Exercise> Extract from the entries below, exactly as given, only the lines from the line containing "ส่วนนี้เป็นส่ว" to the line containing "sees shining, roaring", both lines included.

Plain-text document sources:
--- --- ---
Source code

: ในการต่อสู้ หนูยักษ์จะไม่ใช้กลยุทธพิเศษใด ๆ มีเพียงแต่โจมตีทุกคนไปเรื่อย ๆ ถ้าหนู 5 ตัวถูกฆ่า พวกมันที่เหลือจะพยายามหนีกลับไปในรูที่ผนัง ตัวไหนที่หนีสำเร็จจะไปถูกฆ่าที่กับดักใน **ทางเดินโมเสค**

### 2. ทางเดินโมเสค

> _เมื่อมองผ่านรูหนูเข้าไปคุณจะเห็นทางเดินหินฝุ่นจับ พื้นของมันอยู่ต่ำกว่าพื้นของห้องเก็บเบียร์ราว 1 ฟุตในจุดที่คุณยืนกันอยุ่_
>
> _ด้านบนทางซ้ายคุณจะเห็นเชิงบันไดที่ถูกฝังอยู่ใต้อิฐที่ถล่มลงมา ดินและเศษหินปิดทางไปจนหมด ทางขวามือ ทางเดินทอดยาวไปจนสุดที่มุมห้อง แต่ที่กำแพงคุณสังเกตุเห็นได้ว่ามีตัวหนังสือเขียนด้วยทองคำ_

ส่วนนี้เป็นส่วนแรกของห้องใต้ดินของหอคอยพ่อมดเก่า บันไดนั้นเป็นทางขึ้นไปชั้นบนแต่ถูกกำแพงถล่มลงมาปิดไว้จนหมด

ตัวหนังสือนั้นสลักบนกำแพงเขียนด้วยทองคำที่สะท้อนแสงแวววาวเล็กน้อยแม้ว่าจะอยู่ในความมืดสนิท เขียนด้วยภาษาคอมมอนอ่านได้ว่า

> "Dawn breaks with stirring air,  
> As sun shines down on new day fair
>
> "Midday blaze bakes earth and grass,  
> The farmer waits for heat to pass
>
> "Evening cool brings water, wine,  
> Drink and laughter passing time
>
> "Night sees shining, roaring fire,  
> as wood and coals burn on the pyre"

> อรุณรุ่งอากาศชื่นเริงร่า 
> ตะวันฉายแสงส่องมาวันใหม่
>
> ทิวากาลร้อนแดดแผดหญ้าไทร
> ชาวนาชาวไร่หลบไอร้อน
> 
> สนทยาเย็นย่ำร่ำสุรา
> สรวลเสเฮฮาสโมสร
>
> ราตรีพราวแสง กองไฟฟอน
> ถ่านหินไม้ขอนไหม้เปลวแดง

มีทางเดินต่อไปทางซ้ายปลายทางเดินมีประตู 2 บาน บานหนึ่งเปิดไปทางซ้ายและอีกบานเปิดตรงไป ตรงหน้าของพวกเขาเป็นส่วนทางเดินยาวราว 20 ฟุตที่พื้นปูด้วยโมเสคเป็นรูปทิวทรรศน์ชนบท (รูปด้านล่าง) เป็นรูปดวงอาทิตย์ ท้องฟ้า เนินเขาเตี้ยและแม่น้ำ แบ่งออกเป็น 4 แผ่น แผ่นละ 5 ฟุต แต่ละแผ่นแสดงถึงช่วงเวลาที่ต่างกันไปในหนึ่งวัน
--- --- ---
Exercise response>
ส่วนนี้เป็นส่วนแรกของห้องใต้ดินของหอคอยพ่อมดเก่า บันไดนั้นเป็นทางขึ้นไปชั้นบนแต่ถูกกำแพงถล่มลงมาปิดไว้จนหมด

ตัวหนังสือนั้นสลักบนกำแพงเขียนด้วยทองคำที่สะท้อนแสงแวววาวเล็กน้อยแม้ว่าจะอยู่ในความมืดสนิท เขียนด้วยภาษาคอมมอนอ่านได้ว่า

> "Dawn breaks with stirring air,  
> As sun shines down on new day fair
>
> "Midday blaze bakes earth and grass,  
> The farmer waits for heat to pass
>
> "Evening cool brings water, wine,  
> Drink and laughter passing time
>
> "Night sees shining, roaring fire,  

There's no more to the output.